▶ [Instruções do exercício]
Transcreva sem alterações o trecho dos registros abaixo que vai da linha que contém "pose: elev=350.8 azim=189.1" até o final dos registros, incluindo ambas as extremidades.

Registros de um conjunto de dados
╭──

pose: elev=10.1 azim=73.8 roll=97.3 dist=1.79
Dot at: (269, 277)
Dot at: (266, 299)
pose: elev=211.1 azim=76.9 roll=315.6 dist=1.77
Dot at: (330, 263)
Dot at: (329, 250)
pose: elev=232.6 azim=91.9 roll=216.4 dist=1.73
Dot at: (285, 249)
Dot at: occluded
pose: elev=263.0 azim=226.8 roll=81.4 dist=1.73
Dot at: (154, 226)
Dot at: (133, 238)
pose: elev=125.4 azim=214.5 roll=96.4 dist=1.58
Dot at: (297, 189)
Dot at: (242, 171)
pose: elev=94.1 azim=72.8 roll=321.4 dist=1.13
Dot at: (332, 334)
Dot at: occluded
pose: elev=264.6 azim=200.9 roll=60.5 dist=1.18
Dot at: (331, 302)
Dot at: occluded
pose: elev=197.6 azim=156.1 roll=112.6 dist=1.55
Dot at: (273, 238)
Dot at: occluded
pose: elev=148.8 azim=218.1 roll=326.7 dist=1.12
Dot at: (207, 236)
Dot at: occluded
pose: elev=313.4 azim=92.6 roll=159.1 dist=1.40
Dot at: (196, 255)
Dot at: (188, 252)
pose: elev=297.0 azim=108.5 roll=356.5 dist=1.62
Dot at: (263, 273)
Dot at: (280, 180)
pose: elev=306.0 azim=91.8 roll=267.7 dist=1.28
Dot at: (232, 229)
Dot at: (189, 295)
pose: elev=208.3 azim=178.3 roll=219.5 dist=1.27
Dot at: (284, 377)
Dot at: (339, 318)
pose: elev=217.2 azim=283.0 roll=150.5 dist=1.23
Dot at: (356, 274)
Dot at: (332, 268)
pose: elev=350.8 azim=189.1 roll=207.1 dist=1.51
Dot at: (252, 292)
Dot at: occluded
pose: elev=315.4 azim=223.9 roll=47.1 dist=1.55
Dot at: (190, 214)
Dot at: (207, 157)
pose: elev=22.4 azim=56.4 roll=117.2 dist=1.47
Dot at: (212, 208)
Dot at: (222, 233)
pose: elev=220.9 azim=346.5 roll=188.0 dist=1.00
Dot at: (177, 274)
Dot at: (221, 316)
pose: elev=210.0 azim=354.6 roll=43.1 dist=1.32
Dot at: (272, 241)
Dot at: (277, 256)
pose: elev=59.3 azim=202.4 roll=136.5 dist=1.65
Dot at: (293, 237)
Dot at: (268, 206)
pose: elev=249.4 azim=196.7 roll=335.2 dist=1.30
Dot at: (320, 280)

╰──

▶ [Resposta ao problema]
pose: elev=350.8 azim=189.1 roll=207.1 dist=1.51
Dot at: (252, 292)
Dot at: occluded
pose: elev=315.4 azim=223.9 roll=47.1 dist=1.55
Dot at: (190, 214)
Dot at: (207, 157)
pose: elev=22.4 azim=56.4 roll=117.2 dist=1.47
Dot at: (212, 208)
Dot at: (222, 233)
pose: elev=220.9 azim=346.5 roll=188.0 dist=1.00
Dot at: (177, 274)
Dot at: (221, 316)
pose: elev=210.0 azim=354.6 roll=43.1 dist=1.32
Dot at: (272, 241)
Dot at: (277, 256)
pose: elev=59.3 azim=202.4 roll=136.5 dist=1.65
Dot at: (293, 237)
Dot at: (268, 206)
pose: elev=249.4 azim=196.7 roll=335.2 dist=1.30
Dot at: (320, 280)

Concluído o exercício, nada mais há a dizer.